No matter which mode you choose, we wrap the whole pipeline into a single bash file: reveel_genotyper.sh to give users a friendly interface.
In case you need more information, the explanation of our population genotyper reveel_caller, which is wrapped in reveel_genotyper.sh, can be found at the end of this section.

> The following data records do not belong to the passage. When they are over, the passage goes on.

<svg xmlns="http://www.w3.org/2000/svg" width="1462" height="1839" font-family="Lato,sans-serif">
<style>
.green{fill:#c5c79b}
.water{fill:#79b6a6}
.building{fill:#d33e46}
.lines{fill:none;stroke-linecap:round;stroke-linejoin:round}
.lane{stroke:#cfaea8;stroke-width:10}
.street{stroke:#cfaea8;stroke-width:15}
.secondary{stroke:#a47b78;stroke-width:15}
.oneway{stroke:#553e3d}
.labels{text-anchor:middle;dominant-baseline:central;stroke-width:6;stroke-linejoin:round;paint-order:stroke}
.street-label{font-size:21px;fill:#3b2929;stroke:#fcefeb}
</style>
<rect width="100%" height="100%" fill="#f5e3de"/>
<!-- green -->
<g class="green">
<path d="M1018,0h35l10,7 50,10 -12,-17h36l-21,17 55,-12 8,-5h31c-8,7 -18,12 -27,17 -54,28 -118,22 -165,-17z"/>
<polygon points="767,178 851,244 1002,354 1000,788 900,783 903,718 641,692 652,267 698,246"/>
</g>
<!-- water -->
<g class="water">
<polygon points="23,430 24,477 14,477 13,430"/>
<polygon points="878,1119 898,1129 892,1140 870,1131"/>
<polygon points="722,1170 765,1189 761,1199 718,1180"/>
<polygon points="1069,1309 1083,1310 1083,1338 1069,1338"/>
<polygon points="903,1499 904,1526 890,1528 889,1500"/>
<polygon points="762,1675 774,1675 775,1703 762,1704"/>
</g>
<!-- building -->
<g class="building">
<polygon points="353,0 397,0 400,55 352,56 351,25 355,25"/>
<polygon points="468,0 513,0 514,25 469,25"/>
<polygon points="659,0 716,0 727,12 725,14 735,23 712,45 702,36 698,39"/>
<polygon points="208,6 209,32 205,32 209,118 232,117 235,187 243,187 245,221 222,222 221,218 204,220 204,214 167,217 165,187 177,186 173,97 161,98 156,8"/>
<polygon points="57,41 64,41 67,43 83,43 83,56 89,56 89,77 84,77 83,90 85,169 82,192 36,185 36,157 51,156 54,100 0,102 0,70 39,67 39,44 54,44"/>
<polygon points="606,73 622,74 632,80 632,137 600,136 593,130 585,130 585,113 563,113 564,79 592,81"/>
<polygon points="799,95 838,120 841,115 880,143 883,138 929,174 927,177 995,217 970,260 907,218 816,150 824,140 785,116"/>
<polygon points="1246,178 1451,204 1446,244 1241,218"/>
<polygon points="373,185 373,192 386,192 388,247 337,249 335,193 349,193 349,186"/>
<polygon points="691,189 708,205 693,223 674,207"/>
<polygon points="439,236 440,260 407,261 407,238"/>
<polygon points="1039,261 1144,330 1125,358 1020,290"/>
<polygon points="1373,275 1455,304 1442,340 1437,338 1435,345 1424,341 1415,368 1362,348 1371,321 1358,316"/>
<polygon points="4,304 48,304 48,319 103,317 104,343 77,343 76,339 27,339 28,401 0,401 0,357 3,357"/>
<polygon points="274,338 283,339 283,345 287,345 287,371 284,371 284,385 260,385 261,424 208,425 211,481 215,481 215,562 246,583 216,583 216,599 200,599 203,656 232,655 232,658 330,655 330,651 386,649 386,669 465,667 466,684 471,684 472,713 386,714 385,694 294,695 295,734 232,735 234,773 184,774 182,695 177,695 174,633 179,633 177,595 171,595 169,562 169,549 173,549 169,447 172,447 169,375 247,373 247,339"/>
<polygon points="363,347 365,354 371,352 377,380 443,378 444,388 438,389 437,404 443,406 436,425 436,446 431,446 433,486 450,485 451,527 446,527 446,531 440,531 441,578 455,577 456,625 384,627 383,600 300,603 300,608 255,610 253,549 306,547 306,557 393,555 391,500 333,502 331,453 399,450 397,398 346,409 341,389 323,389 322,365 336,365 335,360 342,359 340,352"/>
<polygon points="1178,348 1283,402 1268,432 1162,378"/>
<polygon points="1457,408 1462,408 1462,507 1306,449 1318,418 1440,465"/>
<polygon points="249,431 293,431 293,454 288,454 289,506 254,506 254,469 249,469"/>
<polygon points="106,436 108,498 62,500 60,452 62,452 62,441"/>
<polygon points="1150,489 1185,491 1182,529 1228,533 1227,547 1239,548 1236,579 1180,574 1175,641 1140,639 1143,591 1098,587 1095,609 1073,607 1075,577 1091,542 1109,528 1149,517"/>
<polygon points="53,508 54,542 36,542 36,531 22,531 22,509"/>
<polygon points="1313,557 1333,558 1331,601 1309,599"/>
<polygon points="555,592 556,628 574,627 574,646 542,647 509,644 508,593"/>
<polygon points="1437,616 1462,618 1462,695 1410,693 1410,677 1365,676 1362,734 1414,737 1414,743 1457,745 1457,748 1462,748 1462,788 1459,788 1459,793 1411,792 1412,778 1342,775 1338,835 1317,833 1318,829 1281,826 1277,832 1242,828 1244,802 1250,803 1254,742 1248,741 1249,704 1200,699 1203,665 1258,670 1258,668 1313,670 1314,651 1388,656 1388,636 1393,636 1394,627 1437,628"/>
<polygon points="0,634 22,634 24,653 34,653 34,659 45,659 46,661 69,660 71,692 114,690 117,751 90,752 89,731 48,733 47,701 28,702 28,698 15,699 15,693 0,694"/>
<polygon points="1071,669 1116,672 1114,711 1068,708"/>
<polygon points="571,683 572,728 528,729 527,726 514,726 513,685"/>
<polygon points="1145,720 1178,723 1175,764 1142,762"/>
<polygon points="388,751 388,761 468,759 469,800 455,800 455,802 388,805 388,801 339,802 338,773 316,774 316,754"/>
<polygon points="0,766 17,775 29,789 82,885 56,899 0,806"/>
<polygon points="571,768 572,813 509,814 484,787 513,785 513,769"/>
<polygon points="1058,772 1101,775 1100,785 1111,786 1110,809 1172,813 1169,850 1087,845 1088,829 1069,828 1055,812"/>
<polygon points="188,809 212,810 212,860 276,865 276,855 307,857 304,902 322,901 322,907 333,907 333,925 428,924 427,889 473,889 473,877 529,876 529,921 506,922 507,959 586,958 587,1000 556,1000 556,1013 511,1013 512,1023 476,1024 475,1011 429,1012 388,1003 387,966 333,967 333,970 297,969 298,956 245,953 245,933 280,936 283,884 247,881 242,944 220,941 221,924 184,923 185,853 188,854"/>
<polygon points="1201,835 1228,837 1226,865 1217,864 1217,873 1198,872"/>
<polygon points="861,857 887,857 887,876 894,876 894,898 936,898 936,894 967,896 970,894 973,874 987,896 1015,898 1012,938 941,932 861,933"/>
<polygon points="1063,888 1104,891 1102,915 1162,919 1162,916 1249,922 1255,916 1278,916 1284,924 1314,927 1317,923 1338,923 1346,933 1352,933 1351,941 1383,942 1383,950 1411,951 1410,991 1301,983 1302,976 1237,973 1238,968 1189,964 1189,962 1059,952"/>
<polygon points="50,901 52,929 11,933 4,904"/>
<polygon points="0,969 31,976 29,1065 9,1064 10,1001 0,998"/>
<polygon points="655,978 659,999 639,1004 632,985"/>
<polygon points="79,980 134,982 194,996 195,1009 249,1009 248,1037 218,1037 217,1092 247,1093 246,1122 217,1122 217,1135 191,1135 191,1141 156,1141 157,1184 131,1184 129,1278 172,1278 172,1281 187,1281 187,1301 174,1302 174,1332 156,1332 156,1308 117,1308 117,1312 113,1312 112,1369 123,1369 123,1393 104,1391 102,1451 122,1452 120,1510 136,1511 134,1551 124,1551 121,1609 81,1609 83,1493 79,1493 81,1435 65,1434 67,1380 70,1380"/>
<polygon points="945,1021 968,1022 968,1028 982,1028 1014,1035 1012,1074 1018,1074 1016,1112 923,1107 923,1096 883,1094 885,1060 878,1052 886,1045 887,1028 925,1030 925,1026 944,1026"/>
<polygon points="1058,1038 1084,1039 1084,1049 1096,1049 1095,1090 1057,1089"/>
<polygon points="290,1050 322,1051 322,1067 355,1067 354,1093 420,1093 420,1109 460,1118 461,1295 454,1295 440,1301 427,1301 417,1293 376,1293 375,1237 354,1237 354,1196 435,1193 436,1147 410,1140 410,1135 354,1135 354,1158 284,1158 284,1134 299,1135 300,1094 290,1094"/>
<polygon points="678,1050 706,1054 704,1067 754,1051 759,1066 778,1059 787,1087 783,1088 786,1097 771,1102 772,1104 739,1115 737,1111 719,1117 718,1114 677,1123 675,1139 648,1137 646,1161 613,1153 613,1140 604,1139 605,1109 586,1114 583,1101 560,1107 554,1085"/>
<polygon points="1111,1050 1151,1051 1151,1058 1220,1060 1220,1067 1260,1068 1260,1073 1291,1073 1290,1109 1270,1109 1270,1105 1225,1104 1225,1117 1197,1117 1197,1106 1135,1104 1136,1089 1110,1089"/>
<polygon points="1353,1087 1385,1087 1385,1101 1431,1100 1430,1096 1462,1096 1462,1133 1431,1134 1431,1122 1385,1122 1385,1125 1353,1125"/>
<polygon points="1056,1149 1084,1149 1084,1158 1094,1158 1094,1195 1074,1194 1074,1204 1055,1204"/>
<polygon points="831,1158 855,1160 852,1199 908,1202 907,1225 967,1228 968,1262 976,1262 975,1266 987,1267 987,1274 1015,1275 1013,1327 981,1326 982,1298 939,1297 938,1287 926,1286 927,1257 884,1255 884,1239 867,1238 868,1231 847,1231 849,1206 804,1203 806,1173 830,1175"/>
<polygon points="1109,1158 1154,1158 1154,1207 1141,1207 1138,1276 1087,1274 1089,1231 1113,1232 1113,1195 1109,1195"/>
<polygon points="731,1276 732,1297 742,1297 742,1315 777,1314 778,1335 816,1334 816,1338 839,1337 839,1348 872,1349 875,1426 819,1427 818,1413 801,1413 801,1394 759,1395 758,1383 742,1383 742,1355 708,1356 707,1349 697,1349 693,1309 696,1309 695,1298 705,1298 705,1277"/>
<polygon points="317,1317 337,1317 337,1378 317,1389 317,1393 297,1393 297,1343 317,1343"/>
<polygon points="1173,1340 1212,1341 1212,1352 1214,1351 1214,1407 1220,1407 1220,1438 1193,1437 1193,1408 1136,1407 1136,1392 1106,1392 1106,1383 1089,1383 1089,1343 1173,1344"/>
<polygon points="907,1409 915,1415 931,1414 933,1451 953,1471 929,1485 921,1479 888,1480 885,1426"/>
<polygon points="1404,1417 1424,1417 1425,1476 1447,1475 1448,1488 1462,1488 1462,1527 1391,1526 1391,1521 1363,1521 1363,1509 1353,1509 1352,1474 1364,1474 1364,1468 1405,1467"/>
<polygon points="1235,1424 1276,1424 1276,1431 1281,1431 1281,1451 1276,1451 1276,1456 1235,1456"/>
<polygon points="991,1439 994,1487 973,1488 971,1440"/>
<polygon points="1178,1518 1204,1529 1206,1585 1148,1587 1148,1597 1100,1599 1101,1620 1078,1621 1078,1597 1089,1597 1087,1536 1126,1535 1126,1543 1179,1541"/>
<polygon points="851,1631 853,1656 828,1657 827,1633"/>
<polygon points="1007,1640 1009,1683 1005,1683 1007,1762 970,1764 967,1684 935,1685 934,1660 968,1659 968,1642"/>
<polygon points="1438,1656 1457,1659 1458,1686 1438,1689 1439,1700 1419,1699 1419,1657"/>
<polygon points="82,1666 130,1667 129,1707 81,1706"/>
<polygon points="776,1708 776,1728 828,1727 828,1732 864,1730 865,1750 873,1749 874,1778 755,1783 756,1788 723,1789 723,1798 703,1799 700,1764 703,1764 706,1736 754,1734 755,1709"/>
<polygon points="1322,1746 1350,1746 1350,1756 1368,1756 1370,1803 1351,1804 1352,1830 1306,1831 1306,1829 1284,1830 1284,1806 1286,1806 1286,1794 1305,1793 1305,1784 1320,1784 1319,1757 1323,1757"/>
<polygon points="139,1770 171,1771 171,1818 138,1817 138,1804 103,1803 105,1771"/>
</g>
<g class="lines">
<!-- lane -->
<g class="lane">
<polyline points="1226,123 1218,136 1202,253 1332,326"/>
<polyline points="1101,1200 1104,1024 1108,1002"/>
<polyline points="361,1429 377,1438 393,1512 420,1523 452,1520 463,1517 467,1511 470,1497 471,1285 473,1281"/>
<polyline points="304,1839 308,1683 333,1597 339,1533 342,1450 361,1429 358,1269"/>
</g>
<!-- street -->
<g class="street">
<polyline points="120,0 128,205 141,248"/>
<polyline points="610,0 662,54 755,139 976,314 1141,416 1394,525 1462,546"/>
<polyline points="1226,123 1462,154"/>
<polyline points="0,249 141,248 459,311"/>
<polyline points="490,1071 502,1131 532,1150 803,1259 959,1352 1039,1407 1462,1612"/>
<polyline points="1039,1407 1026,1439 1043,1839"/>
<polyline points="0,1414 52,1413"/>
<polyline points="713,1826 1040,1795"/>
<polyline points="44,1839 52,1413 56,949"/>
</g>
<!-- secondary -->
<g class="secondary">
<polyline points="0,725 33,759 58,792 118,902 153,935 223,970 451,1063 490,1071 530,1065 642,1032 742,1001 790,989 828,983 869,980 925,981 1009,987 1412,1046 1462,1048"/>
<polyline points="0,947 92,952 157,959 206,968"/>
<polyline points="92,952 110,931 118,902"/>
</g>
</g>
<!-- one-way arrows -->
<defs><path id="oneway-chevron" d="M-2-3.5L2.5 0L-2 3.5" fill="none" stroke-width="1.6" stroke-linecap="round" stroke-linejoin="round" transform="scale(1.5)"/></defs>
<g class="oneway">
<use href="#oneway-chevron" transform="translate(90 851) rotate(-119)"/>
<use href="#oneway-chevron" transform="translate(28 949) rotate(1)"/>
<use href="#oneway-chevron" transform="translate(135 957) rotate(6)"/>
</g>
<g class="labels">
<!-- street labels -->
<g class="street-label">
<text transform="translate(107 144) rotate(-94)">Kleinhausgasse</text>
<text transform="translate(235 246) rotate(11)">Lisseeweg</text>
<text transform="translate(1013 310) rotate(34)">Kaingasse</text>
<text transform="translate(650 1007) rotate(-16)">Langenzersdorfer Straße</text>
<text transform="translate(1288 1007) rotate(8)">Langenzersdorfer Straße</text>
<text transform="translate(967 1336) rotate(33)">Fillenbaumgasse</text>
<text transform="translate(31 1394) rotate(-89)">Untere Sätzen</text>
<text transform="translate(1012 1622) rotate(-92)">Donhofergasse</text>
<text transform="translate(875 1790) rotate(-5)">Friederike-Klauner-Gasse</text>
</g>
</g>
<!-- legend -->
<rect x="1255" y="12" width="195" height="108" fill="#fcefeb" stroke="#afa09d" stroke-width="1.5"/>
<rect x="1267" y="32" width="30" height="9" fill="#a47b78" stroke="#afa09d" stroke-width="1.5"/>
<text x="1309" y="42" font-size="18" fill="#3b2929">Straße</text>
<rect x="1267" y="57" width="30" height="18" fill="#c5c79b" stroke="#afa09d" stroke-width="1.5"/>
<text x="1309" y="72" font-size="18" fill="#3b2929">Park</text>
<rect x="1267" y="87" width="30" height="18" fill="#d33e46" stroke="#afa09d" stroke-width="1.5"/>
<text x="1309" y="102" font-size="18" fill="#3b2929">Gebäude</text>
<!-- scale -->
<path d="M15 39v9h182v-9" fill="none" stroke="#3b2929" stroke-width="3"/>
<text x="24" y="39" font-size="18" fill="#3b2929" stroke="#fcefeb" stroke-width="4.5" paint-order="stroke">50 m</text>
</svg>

Mode | Genotyping accuracy | Running time |
regular Reveel | 99.9477% | 33.7 minutes |
Reveel-lite | 99.9365% | 19.7 minutes |
Reveel with Beagle | 99.9644% | 47.0 minutes |
Prerequisite
beagle.jar and java (if choose Reveel with Beagle mode)
Usage
Command line is
bash reveel_genotyper.sh <reveels> <samples> <region> <mode> <block> <threshold> <error_rate> <repick_iter> <chr> <offset> <output_prefix>
Arguments
Argument name | Type | Details |
reveels | string | the *.reveels file prepared in the pre-processing step |
samples | int | number of samples in the data set |
region | int | region length. The number of base pairs within the selected region. Remind that, the pre-processing has two parameters: lo and hi. The parameter region should be hi minus lo. |
mode | int | mode. 0: regular Reveel; 1: Reveel-lite; 2: Reveel with Beagle |
block | int | block size. For each SNP, we look for its similar sites within the block the SNP belongs to. We recommend 500,000 or 1,000,000 for this parameter. Larger block size usually results in better genotyping accuracy but longer CPU time. |
threshold | float | we set a threshold to differentiate likely polymorphic sites from constant sites. If the data set includes thousands of samples, we recommend setting this parameter to be 1. Higher threshold gives better precision but lower recall of SNP calling. |
error_rate | float | sequencing base error rate. Users can give a rough estimation, because the experiments show our tool is not sensitive to the estimation error. In our experiments, we used 0.001. Users can try this value to begin with. |
repick_iter | int | how many times the genotyper re-picks k-nearest neighbors. The current version supports 1 to 5 times. We recommend 3 or 5. |
chr | string | chromosome |
offset | int | This is just for output. Write lo here. |
output_prefix | string | the prefix of output files |
Output
<output_prefix>.out Each line is a polymorphic site. Column 1, chromosome. Column 2, position. Column 3, major allele. Column 4, minor allele. Column 5, minor allele frequency. Column 6-end, genotypes of samples, in the order of users concatenating the reveel files.
Usage example
bash reveel_genotyper.sh chr20.43000000-48000000.reveels 100 5000000 0 500000 0.5 0.001 3 chr20 43000000 chr20.43000000-48000000
Options of command reveel_caller shortlist
Option name | Type | Details |
-b | int | block size [default: 1000000] |
-s | int | sample number [default: 2000] |
-r | int | region length [default: 1000000] |
-t | float | candidate threshold [default: 0.5] |
-p | float | per base error rate [default: 0.001] |
-i | int | refinement iteration [default: 10] |
-k | int | k-nearest neighbor selection iteration [default: 5] |
-M | int | mode. 0: regular, 1: lite, 2: with beagle [default: 0] |
Caveats
Suppose the samples are from different populations, our experiments show that running the reveel genotyper on each population separately could give better results.
The prep.sh script uses samtools' default minimum mapping quality for an alignment to be used and the default minimum base quality for a base to be considered. If you have a desired setting, please edit prep.sh.
If launching multiple jobs on the same machine, please run the jobs within containers.